Dating Around: The Feel-Good Show New To Netflix
We’ll be honest – this is not the type of show to grip you right away – Dating Around is a slow burner. The first episode is a white guy named Luke who works in property. He’s attractive and meets five different, equally attractive women. Then he decides which one to go out with again. That’s it, that’s the entire premise. It’s people who date other people. No one gets dramatically kicked off, there’s no voice over or talking heads. No host or matchmaker. The dates are just in a restaurant, so all in all it’s a pretty simple formula.
But, it becomes really addictive. With the wealth of reality dating series around that have some kind of quirky hook – Married at First Sight sees strangers getting married, Naked Attraction puts couples together based on their rude bits, Take Me Out sees men do literally anything to win a date – this is just a simple watch. It brings old-fashioned dating back on the scene – just two people getting to know each other, finding out each other’s likes and dislikes, and discussing how expensive it is to live in the city (the show is set in New York).
And the best bit about it is the amount of diversity there is. The white millennial from the first episode isn’t a regular occurrence – instead there are singles of colour, LGBTQ people, singles in their 60s (in fact, look out for the OAP who tells his dates the same frog joke every time), all handled without a hint of mockery that is so present in other dating shows. “We didn’t want (daters) to sit down and say something outrageous, like in a 2005 reality show,” co-creator Chris Culvenor told USA Today. Instead, they told the cast: “This is a real first date: Think about who you are, the stories you tell, what you want to want to get across.”
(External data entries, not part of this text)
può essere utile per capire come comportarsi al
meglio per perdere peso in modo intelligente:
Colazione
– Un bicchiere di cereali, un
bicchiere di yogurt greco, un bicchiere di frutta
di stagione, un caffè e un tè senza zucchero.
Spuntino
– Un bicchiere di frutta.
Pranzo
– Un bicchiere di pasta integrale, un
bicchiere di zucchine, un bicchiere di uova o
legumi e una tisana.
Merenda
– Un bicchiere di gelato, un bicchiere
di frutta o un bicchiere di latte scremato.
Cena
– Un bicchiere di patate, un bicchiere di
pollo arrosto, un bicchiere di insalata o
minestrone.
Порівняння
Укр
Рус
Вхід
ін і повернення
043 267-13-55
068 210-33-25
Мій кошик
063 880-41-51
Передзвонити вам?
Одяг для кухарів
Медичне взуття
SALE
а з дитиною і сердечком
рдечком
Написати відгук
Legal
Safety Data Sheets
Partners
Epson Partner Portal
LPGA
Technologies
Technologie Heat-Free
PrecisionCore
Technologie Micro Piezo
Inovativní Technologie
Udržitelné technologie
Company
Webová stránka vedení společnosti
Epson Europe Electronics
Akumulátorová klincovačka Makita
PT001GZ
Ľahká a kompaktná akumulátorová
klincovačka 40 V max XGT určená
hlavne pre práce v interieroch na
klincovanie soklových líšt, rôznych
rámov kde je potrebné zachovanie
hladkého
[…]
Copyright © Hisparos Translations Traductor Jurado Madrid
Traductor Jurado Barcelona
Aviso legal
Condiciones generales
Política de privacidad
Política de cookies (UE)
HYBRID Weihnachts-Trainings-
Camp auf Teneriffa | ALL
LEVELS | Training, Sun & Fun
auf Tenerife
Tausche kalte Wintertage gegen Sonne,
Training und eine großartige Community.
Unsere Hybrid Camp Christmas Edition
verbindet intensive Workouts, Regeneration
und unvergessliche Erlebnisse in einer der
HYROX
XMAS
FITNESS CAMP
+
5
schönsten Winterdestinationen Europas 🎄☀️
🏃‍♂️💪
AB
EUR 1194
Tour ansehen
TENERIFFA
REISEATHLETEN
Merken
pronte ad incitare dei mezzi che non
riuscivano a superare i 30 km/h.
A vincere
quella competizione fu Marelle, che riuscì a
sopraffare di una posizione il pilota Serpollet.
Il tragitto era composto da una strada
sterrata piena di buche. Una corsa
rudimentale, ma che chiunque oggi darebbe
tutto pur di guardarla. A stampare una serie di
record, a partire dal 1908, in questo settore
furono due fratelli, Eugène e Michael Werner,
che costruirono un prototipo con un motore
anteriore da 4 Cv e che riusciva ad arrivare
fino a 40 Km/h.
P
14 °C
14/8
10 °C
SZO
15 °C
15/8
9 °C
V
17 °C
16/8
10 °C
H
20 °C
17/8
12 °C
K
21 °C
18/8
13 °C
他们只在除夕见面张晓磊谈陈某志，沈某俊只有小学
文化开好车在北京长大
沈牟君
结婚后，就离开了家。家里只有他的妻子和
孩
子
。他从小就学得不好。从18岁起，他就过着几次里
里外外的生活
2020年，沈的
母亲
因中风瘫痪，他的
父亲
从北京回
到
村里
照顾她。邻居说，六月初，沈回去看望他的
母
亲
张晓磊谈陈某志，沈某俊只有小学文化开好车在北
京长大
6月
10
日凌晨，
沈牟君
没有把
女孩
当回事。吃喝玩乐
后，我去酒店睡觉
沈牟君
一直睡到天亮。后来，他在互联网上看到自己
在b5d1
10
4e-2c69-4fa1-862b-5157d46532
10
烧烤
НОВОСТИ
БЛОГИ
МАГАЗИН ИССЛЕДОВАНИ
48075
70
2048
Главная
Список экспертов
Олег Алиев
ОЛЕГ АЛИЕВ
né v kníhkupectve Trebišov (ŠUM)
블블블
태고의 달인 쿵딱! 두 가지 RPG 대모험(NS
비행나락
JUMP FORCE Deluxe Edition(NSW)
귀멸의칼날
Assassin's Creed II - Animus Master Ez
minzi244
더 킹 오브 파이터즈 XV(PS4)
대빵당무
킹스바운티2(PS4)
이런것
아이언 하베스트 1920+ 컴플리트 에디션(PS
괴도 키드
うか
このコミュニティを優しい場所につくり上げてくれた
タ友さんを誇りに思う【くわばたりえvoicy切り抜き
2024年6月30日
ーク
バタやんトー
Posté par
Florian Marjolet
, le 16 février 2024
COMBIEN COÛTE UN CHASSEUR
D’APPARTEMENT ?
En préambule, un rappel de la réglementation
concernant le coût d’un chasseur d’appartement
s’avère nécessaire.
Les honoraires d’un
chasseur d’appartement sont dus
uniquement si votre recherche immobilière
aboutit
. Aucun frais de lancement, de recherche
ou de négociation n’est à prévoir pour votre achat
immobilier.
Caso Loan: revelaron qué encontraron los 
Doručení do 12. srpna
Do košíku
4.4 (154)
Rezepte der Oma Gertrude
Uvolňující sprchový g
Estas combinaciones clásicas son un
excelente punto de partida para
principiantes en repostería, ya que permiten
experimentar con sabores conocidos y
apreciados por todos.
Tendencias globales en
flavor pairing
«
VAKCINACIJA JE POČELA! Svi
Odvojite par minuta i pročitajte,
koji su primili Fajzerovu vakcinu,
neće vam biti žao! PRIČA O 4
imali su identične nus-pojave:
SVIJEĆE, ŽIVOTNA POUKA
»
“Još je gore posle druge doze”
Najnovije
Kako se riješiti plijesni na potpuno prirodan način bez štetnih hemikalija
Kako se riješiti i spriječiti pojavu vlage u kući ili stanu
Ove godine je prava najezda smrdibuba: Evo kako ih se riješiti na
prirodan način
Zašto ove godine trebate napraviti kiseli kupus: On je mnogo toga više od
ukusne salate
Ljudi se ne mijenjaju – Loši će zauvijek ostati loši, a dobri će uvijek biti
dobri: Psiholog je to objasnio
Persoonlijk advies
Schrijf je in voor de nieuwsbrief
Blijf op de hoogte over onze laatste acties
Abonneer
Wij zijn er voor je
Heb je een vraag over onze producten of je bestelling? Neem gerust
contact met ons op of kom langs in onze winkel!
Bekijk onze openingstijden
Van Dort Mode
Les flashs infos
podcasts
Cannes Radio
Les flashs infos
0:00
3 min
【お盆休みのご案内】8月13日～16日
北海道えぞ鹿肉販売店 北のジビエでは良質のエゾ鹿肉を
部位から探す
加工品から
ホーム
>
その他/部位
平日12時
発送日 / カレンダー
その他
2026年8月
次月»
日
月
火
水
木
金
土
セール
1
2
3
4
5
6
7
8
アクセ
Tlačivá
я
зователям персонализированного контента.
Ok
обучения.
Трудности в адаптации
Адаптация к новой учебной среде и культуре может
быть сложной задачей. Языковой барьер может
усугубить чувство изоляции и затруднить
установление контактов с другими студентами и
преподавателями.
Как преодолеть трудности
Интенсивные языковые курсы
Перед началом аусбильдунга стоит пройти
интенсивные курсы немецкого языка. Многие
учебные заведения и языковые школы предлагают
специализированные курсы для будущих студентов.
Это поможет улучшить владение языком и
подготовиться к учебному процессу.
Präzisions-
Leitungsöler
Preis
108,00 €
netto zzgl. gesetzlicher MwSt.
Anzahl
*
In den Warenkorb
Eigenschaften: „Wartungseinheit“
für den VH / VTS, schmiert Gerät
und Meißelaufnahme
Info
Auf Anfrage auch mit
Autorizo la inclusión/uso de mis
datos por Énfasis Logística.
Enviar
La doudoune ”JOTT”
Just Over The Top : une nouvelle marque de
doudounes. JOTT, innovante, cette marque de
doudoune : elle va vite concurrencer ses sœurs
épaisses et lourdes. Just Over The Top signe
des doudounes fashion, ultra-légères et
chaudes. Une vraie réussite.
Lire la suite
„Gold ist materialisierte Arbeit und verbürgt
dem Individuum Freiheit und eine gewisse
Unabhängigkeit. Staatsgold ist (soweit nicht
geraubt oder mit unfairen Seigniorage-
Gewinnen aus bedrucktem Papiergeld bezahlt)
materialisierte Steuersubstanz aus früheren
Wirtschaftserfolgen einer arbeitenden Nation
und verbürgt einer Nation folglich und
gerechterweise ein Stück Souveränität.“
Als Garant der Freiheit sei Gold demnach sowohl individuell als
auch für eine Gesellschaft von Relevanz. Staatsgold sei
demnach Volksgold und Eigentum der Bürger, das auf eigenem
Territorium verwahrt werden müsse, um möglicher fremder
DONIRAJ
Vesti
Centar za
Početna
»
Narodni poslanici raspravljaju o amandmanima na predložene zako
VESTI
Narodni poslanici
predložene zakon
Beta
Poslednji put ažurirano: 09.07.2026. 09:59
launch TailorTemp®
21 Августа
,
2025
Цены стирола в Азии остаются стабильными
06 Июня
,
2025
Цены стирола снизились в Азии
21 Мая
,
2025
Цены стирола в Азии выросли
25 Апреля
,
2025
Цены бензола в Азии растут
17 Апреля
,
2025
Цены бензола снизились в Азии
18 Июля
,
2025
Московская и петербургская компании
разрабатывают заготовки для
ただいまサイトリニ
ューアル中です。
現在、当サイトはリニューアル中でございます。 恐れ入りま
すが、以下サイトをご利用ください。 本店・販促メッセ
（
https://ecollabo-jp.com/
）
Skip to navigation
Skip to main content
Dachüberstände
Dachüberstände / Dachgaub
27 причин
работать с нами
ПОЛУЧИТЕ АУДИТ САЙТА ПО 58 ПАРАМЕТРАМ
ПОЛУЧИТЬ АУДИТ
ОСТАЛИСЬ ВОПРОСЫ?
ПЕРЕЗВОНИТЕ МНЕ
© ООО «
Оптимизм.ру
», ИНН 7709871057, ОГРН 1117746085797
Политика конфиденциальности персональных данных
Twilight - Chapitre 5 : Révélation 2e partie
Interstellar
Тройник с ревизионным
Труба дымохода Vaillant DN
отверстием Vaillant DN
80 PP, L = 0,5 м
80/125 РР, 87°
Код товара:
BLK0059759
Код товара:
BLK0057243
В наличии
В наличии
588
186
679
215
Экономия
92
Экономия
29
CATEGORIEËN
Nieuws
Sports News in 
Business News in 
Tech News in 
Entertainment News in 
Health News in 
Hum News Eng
It’s just another one to add to Netflix’s canon of Nice and Happy Shows That Make You Feel Good Inside, slotting in nicely alongside the likes of Queer Eye and Tidying Up with Marie Kondo. Cutting between five different dates in one episode, all striking a different tone, from the widower who talks about his deceased wife to the women who ends the night abruptly and says to herself: “My God, I’m going to go home and masturbate.”
It also has a stunning aesthetic in some parts. Edited like an episode of Made in Chelsea (and with a smilier soundtrack to boot) but a Master of None quality and sometimes even Only God Forgives lighting, filled with authentic dialogue that extends way beyond the vapid conversation on the likes of Celebs Go Dating. At one point, we meet an Indian woman who shuts down her ignorant white male date in a tense exchange.
But like Made in Chelsea, some bits do ten to veer off into the unrealistic. Some sequences are too polished to be real – namely the parts where couples tend to dance outside – and if you think about that too much the whole thing becomes a little bit surreal. However, if you can get over these bits, the actual dating footage feels natural, even awkward in some parts, enough to be real.
The payoff is very low stakes - it’s literally just a game of who gets a second date - but that’s kind of what makes it so appealing. Free of humiliating eliminations, or competition, or moments that will live in infamy on YouTube. It’s just nice. Truly.
Dating Around is available to watch on Netflix now.